Aujourd’hui, la galerie a changé d’envergure, avec un espace bien à elle – mais toujours en partage avec sa jumelle Green Flowers – et un équilibre commercial qui lui permettent de démultiplier les projets.
« On s’imagine souvent que le travail du galeriste consiste à attendre à sa table, un livre à la main » s’amuse Florence Provost. Loin du cliché, les galeristes sont toujours en action. Dans les ateliers d’artistes, bien sûr, dont elles suivent le travail, parfois depuis l’origine. Sur les foires, nationales et internationales, lors des Cartes blanches organisées par la ville de Boulogne à l’espace Landowski, au SEL de Sèvres, devenu un partenaire privilégié… « Ça nous fait du bien d’aller ailleurs, et de rencontrer un public et un fonctionnement différents » explique la galeriste.

Le suivi des artistes

C’est au SEL que, l’an dernier, Florence Provost et Maria Giovanna Gilotta ont organisé une vaste rétrospective consacrée à Arthur Djoroukhian, qu’elles accompagnent depuis dix ans. « Nous avons vocation à suivre les artistes sur la durée, et c’est bien sûr aussi intéressant pour le public. Entre les artistes eux-mêmes naît une forme d’émulation : ils se connaissent, se reconnaissent, et élargissent le cercle. Il n’est pas rare de les voir à des vernissages qui ne les concernent pas. »

Pascal Frament, Enversée

Pascal Frament, Enversée

Suivre un artiste. L’encourager à chercher, discuter, l’orienter, l’aider. Avec une devise : « Le sens passe par le temps. » Le galeriste apparaît comme un interlocuteur privilégié, avec qui se tissent des liens de confiance.

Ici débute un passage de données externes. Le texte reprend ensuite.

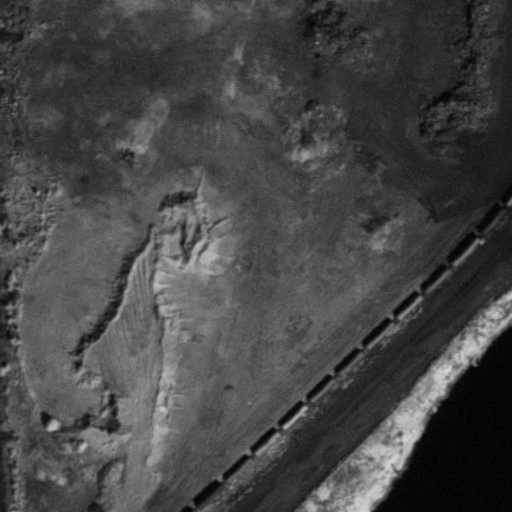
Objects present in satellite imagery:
railway: (357, 359)
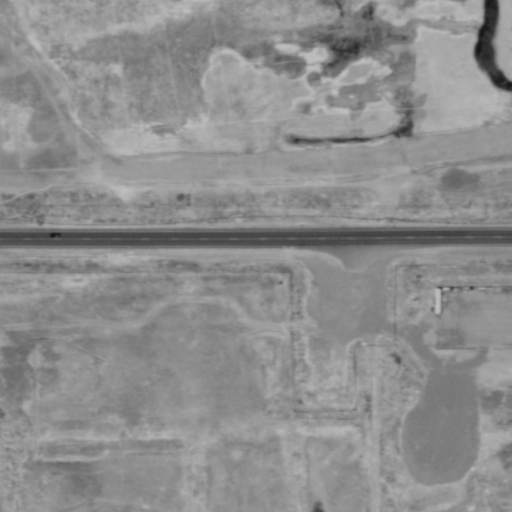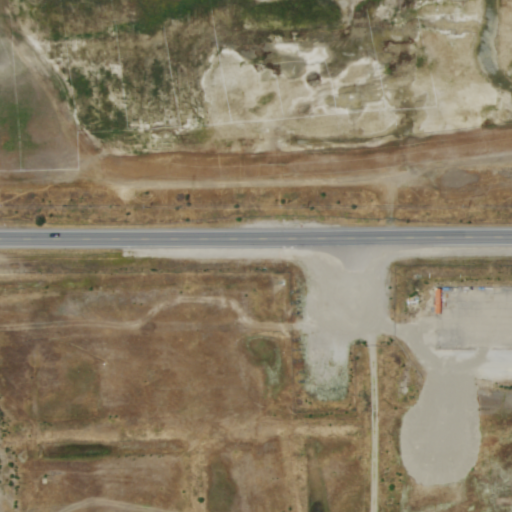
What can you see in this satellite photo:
road: (256, 239)
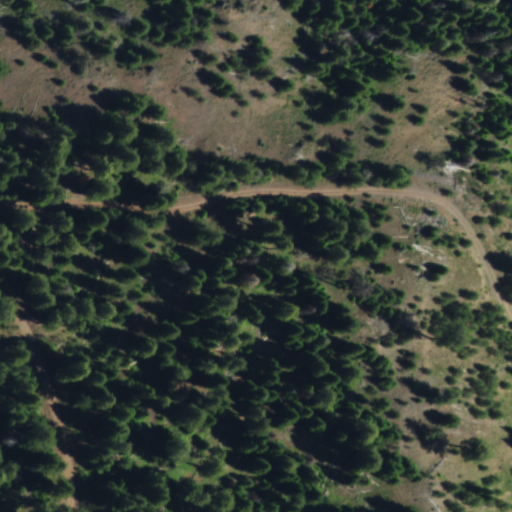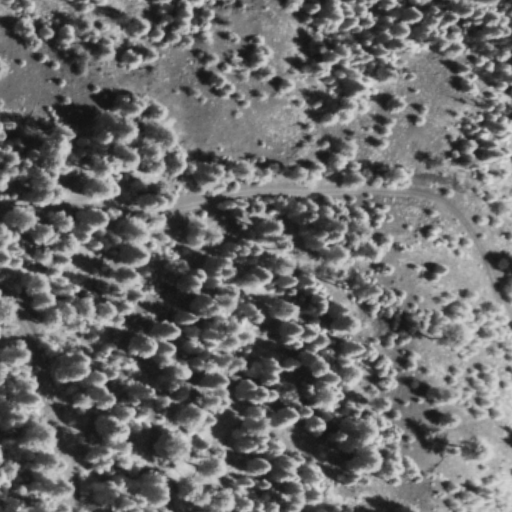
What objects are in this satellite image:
road: (293, 192)
road: (50, 396)
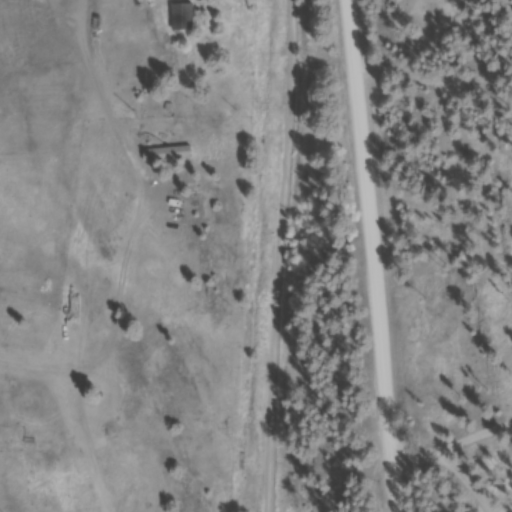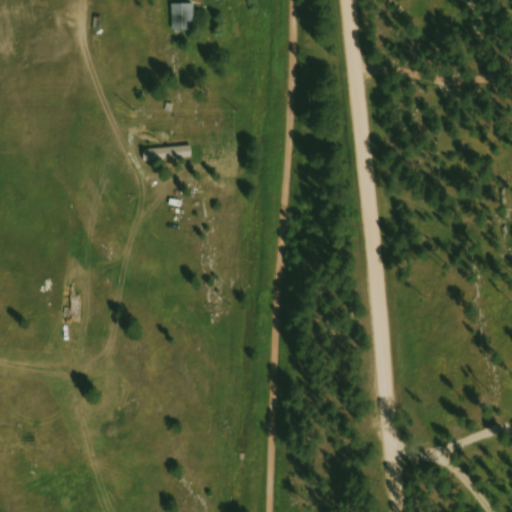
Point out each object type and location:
building: (187, 21)
road: (281, 255)
road: (368, 255)
road: (454, 468)
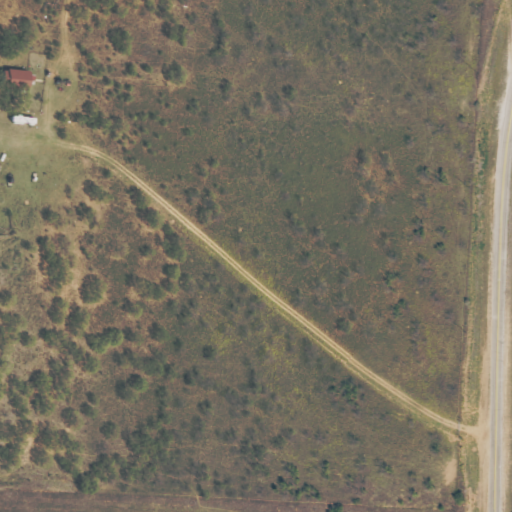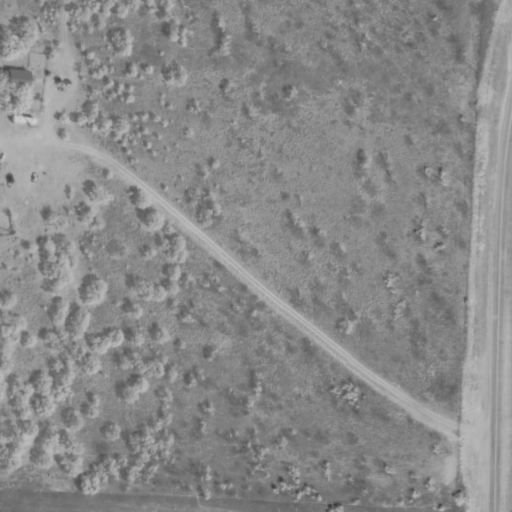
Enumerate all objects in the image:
road: (246, 258)
road: (498, 305)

Les anecdotes sont multiples, on retient celle de l’entrée de Pascal Frament dans le cercle. « Par une nuit d’hiver, il avait neigé et nous avions rendez-vous chez un collectionneur pour un accrochage. Celui-ci nous avait averties qu’un vidéaste serait présent pour filmer l’arrivée de l’œuvre. Mais les intempéries l’ont retardé. Quand nous nous sommes présentées, l’artiste n’était pas là, mais dans l’entrée du collectionneur, il y avait une installation vidéo saisissante. Elle était l’œuvre de ce vidéaste, Pascal Frament. » Lorsque ce dernier arrive, la conversation s’engage. Il a toujours rêvé de se mettre à la peinture, tout en redoutant de s’y absorber. Elles vont l’y encourager. Et un jour, au bout d’un an, lui dire : « Ça y est Pascal, tu es prêt ! On t’expose. »

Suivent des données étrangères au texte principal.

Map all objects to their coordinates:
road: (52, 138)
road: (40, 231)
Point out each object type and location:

Les surprises de l’expo anniversaire

Fernando Cometto, No perdere la silla

Fernando Cometto, No perdere la silla

Pour l’exposition anniversaire, 22 artistes contribuent avec des œuvres emblématiques. Des historiques, comme Katrin Bremermann et ses papiers collés, ou Christophe Goutal est ses installations un rien provocatrices. Et des retrouvailles, à l’instar de Fernando Cometto, dont les multitudes sud-américaines marquent l’entrée de l’exposition. Avec l’audace qui les caractérise, les galeristes ont décidé de faire dialoguer ces œuvres avec… des fauteuils design. Moins incongru qu’il n’y paraît. « Nous avons organisé notre première exposition chez Camille Burgi, un antiquaire spécialisé en mobilier XVIIIème, près de Drouot. Il était ravi, lançant ‘On voit enfin mes commodes !’ » L’idée, dix ans plus tard, est un peu la même. « Un fauteuil, c’est un meuble de la maison. On s’y assoit pour regarder, une étape essentielle lorsque une œuvre arrive chez soi. » Pierre-Christophe Prot, de l’agence Pise, a ainsi sélectionné 15 fauteuils design qui jalonnent l’espace, en écho aux œuvres.

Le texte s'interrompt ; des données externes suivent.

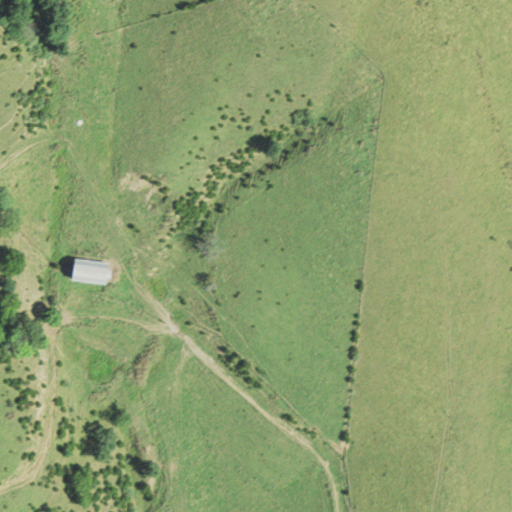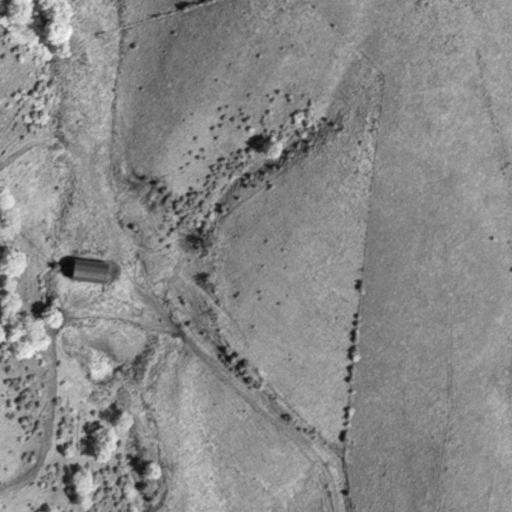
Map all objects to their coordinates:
building: (93, 271)
building: (95, 273)
road: (219, 360)
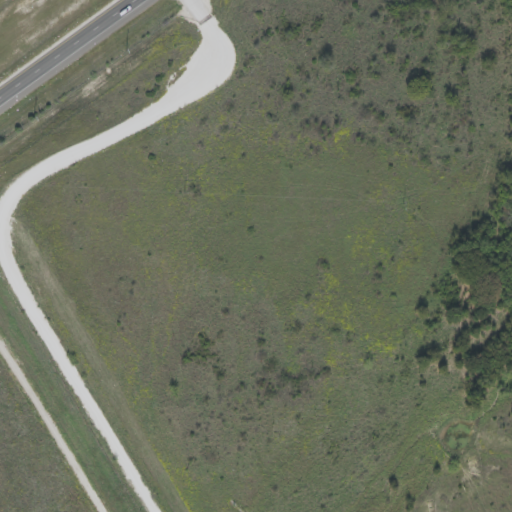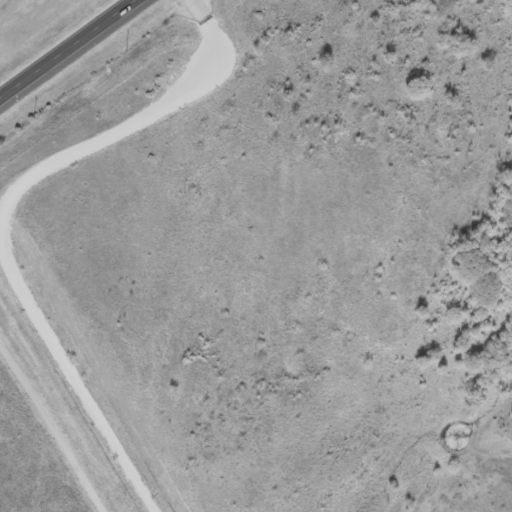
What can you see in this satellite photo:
road: (66, 47)
road: (7, 218)
road: (50, 431)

Ces fauteuils sont aussi le fruit de l’observation des galeristes : « Les gens ont plaisir à passer du temps ici. Plus les temps sont durs, plus l’art est nécessaire. Nos artistes traitent de l’actualité à leur façon, c’est évident. Mais ce faisant, ils nous permettent de rester en lien avec la beauté. Quand on ressort de la galerie, on a la tête remplie d’autre chose. » Exit…

Nos premiers 10 ans, jusqu’au 8 octobre à la galerie.